A COVID-19 coloca os indígenas da Amazônia brasileira diante da encruzilhada entre permanecerem na aldeia, com poucos recursos médicos, ou irem para a cidade, arriscando-se a serem infectados e ao desarraigamento cultural de não poderem celebrar um necessário ritual fúnebre

AFP
09/07/2020 às 18:26.
Atualizado em 25/03/2022 às 23:58

A COVID-19 coloca os indígenas da Amazônia brasileira diante da encruzilhada entre permanecerem na aldeia, com poucos recursos médicos, ou irem para a cidade, arriscando-se a serem infectados e ao desarraigamento cultural de não poderem celebrar um necessário ritual fúnebre.

Lucita Sanoma viveu esta violência na pele em 25 de maio, quando seu bebê de dois meses faleceu e foi enterrado com suspeita de coronavírus em Boa Vista, a mais de 300 km de seu lar, sem que ela estivesse ciente.

O enterro imediato, adotado no Brasil como medida sanitária em casos confirmados ou sob suspeita de Covid-19, contraria a cultura yanomami, cujo ritual fúnebre é comunitário e transcorre em várias etapas, durante meses e anos. O corpo é deixado por duas semanas na floresta. Depois, os ossos são cremados e as cinzas, guardadas em uma urna, que, tempos depois, será enterrada.

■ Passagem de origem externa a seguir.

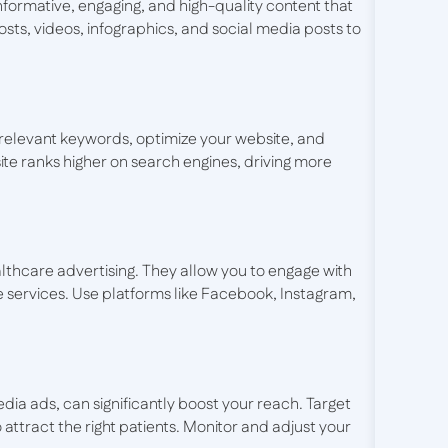
informative, engaging, and high-quality content that
ts, videos, infographics, and social media posts to
 Use relevant keywords, optimize your website, and
ite ranks higher on search engines, driving more
lthcare advertising. They allow you to engage with
 services. Use platforms like Facebook, Instagram,
dia ads, can significantly boost your reach. Target
 attract the right patients. Monitor and adjust your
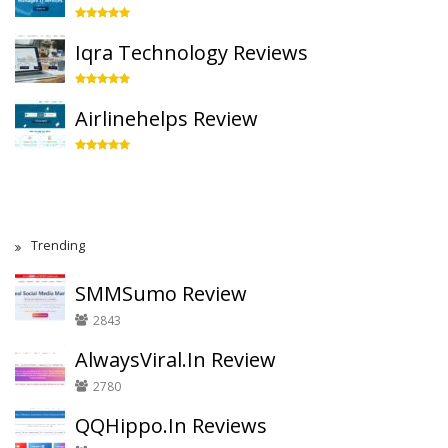
Iqra Technology Reviews
Airlinehelps Review
Trending
SMMSumo Review
2843
AlwaysViral.In Review
2780
QQHippo.In Reviews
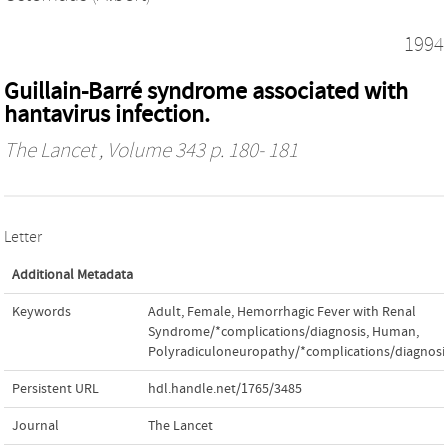
1994
Guillain-Barré syndrome associated with
hantavirus infection.
The Lancet
, Volume 343 p. 180- 181
Letter
Additional Metadata
Keywords
Adult
,
Female
,
Hemorrhagic Fever with Renal
Syndrome/*complications/diagnosis
,
Human
,
Polyradiculoneuropathy/*complications/diagnosi
Persistent URL
hdl.handle.net/1765/3485
Journal
The Lancet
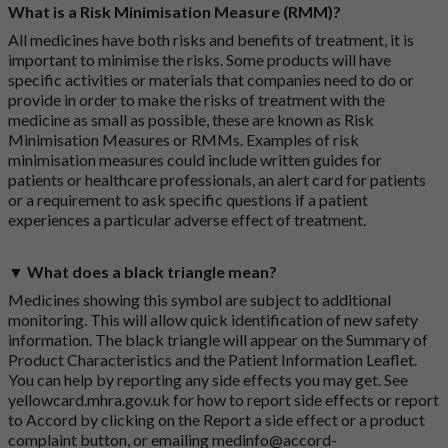
What is a Risk Minimisation Measure (RMM)?
All medicines have both risks and benefits of treatment, it is
important to minimise the risks. Some products will have
specific activities or materials that companies need to do or
provide in order to make the risks of treatment with the
medicine as small as possible, these are known as Risk
Minimisation Measures or RMMs. Examples of risk
minimisation measures could include written guides for
patients or healthcare professionals, an alert card for patients
or a requirement to ask specific questions if a patient
experiences a particular adverse effect of treatment.
▼ What does a black triangle mean?
Medicines showing this symbol are subject to additional
monitoring. This will allow quick identification of new safety
information. The black triangle will appear on the Summary of
Product Characteristics and the Patient Information Leaflet.
You can help by reporting any side effects you may get. See
yellowcard.mhra.gov.uk
for how to report side effects or report
to Accord by clicking on the
Report a side effect or a product
complaint button
, or emailing
medinfo@accord-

As autoridades "têm que entender e respeitar a questão cultural", afirmou o líder indígena Mauricio Yekuana, em alusão a Lucita e outras três mães confrontadas com o mesmo drama.

"Eu quero levar o corpo do meu filho de volta pra minha aldeia (...), Precisamos chorar juntos", disse Lucita à AFP através de um intérprete.

Pequena, com os cabelos pretos caídos nos ombros, os olhos fixos no chão, a jovem sanoma (subgrupo yanomami) enxuga as lágrimas enquanto descreve, em seu idioma, seu limbo emocional.

"Eu vim acompanhando meu filho direto para o hospital (...) A última informação que recebi foi que meu filho veio a óbito. Desde então, nunca mais o vi", conta com voz suave, ritmada, filtrada por uma máscara que deixava descobertos apenas seus olhos, quase fechados.

Não poder realizar o luto com a comunidade "é uma falta de respeito, com certeza afeta bastante o psicológico da mãe", explica Júnior Yanomami, presidente do Conselho de Saúde Indígena Yanomami.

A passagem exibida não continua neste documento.